--- Supplied passage ---
OpinionAmy Butler  |  May 30, 2013

By Amy Butler

Last week I watched a TED talk by University of Houston social work professor Brené Brown. In the video, Brown talks about her research on human connection. We all crave human connection, she says, but the shame we individually carry leads us to avoid the work of being vulnerable with each other.

But it turns out that vulnerability, she’s found, is the one quality that makes it possible for us to experience deep connection with others. Her research shows that an inability to be vulnerable leads to more shame, fear and exclusion, while vulnerability can birth joy, creativity, belonging and love in a human life.

A friend had been nagging me for weeks to watch the video, but it took me a while to get around to it, mired as I am in the carpool/grocery shopping/pastoral-care emergency/newest episode of Nashville haze that is my life. Once I did, it got me thinking about church.

Listening to Brown talk about the importance of vulnerability in an individual life, I began to ponder whether the quality of vulnerability is equally essential in the life of a community. I didn’t know when I sat down to watch the video, but we’ve been trying out her theory in a communal expression in worship over these past few weeks.

Several months ago our church staff asked a group of people in the congregation to commit during the season of Lent to writing stories about their lives. The assignment was to write a story of resurrection, a short reflection about a way in which each one had lived a personal experience of resurrection, hope, new life.

From a programming standpoint it seemed to make sense. Many of the lectionary texts in the weeks following Easter feature biblical characters telling stories of how they experienced Jesus’ resurrection. Why not tell each other our stories of resurrection, too?

All during Lent the pastors met one-on-one with those who were writing, helping to shape and edit stories then prepare the writers to deliver their stories in worship.

And as a result we’ve heard all kinds of stories, like one about gaining the courage to sing out in church even with a less-than-professional voice. Someone else told about the lessons learned during an extended period of unemployment. Another shared about a life-saving decision to ask for help. One told the congregation how hope emerged in the wake of his parents’ divorce.

Over the course of these weeks in worship, something began to happen that shocked even those of us who planned the series. Even in an already healthy community, the kind of vulnerability modeled in these stories produced powerful connections and a deepening of relationships that we pastors could only have dreamed of.
---
*What to produce:*
Carry on the essay about vulnerability and church stories, beginning after its final sentence. The listing that comes after this passage is not required for anything here.
--- Data provided ---
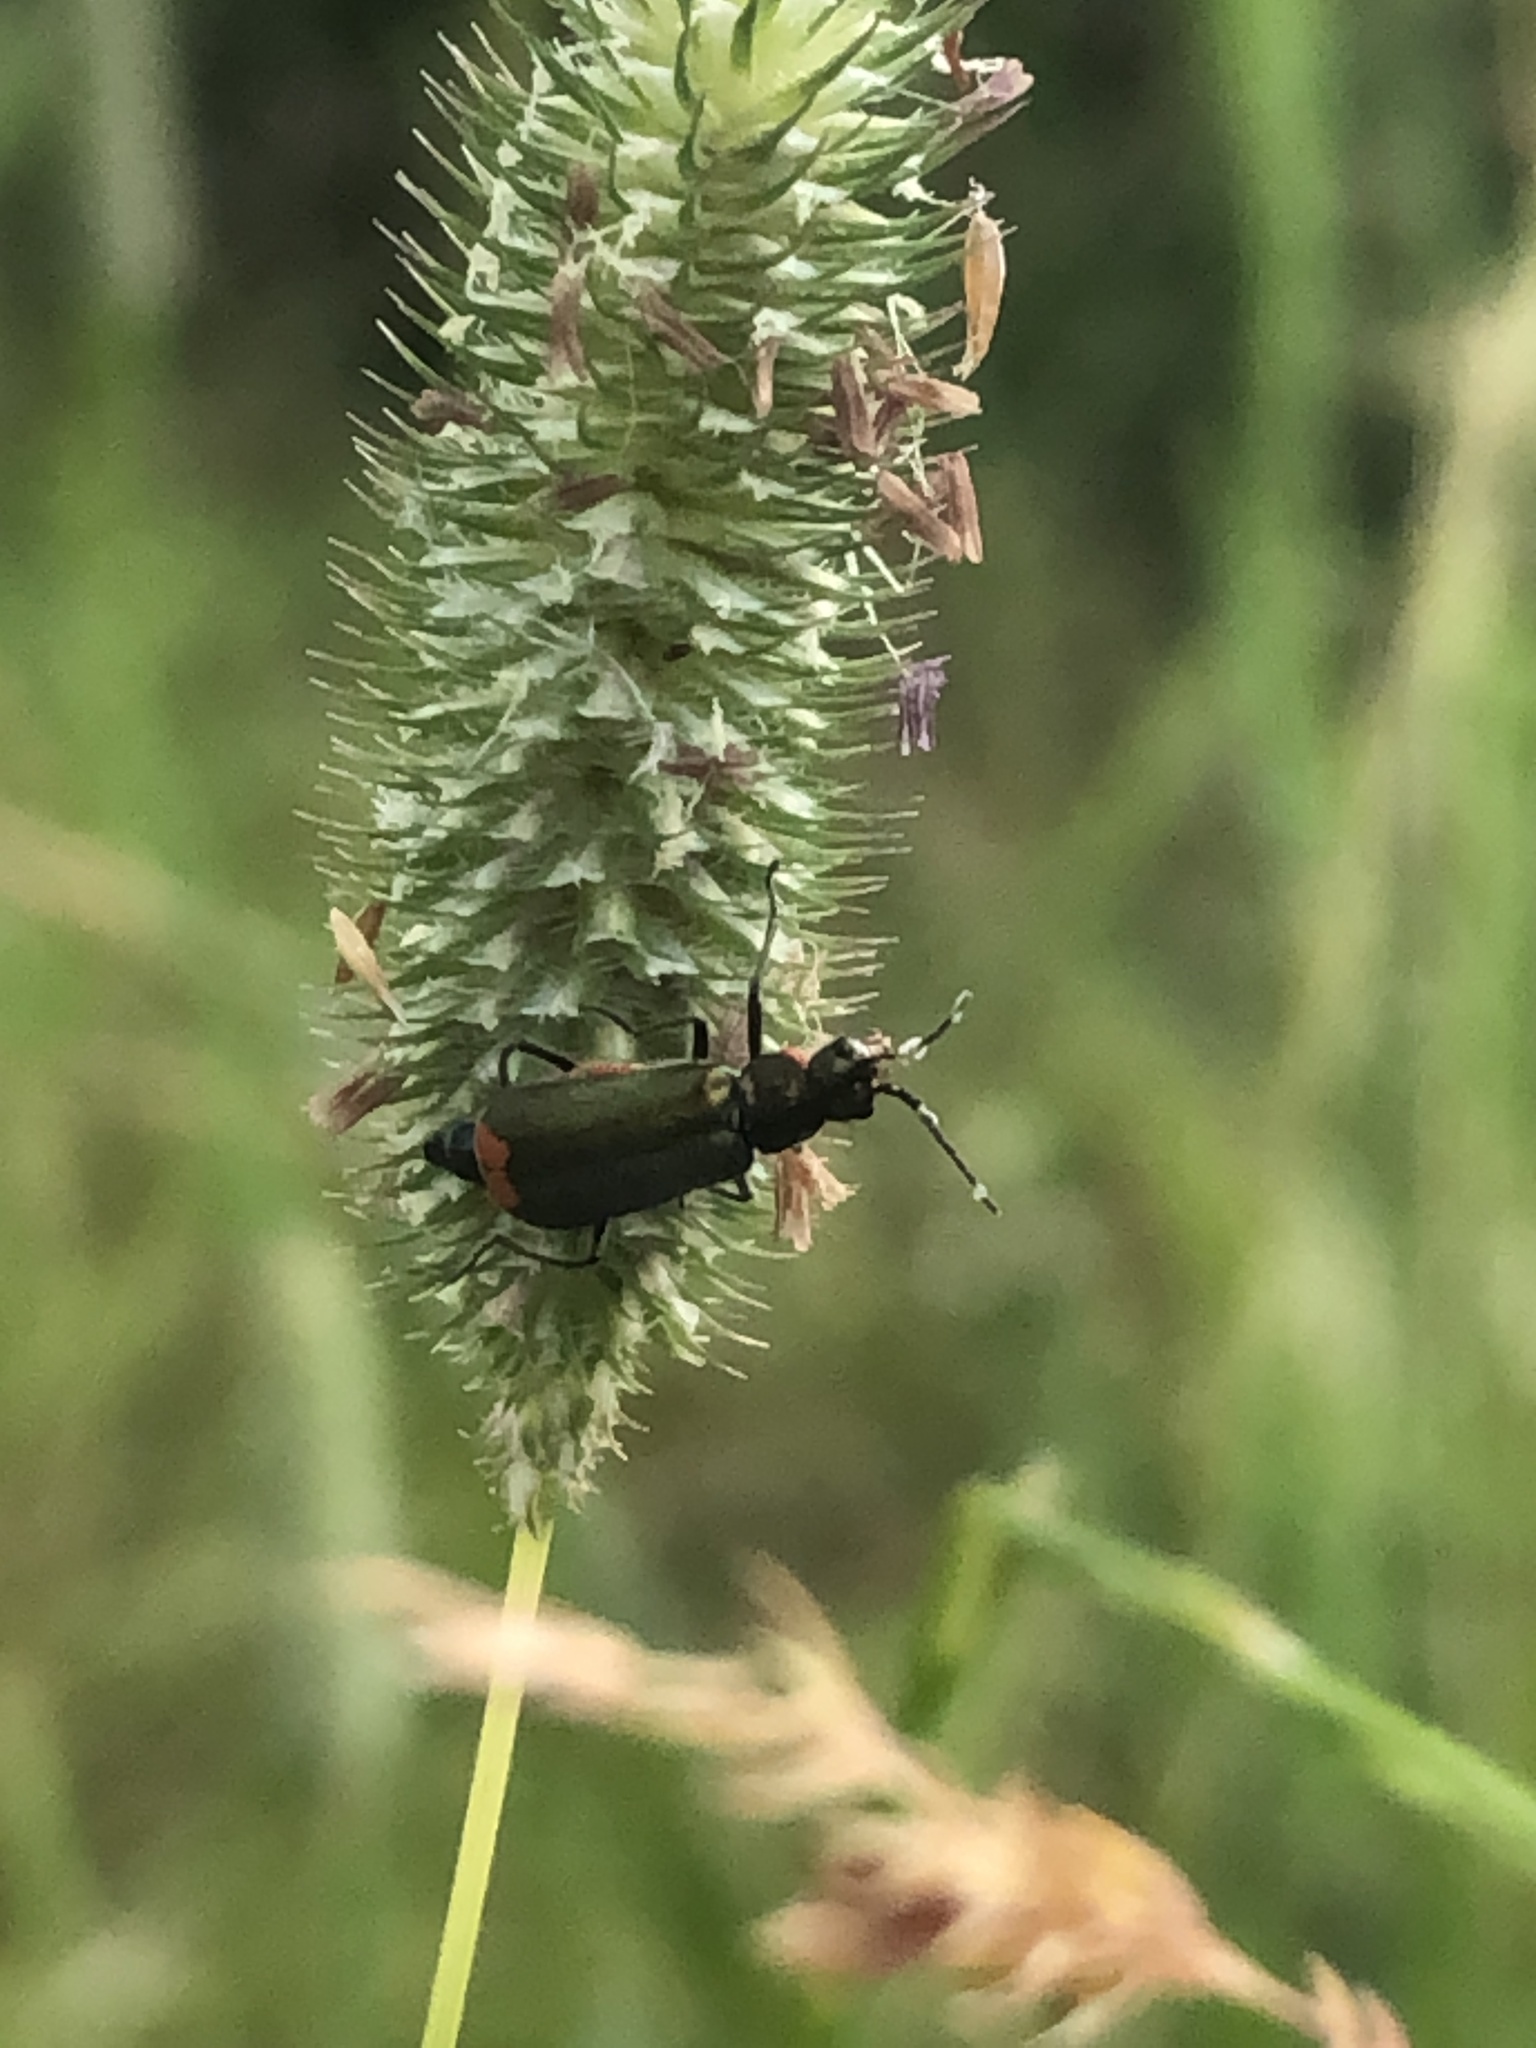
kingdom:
---
*Task output:*
The courage summoned to share powerful, deep and moving stories about life within the context of community birthed a lot of shared laughter, many tears and a new awareness of the gifts that we have in each other.

All of us who sat in worship hearing these expressions of trust and vulnerability washing over the congregation learned in ways that we’d perhaps never learned before that all of us are living reminders of God’s continued work of resurrection in the world.

Each week as worship ended, I overheard connections made and deepened: “You can’t sing either?” “My parents got divorced, too; it was so hard for me.” “I admire your courage.” “What can I do to help?”

Perhaps if I had paused long enough to watch Brown’s video before this resurrection-story series unfolded, I would not have been so surprised by the impact these stories have had in our community. I don’t know whether Brené Brown knows it or not, but her theories about individual vulnerability translate somehow to community as well.

And isn’t that one of the greatest gifts of the church?

When we tell each other our stories, we become living reminders to each other that God is well at work in our world. A safe space to be vulnerable, in fact, may be one of the best gifts of Christian community, for surely church should always be a place that births joy, creativity, belonging and love in a human life.

This may not be such a groundbreaking discovery to everybody else, but I learned something new about what it means to be the church here at the intersection of Brené Brown’s TED talk and resurrection stories in worship.

We all need a place to be real and authentic. Creating healthy communities that nurture vulnerability can be a great gift of the church.

I think there should be another TED talk about that.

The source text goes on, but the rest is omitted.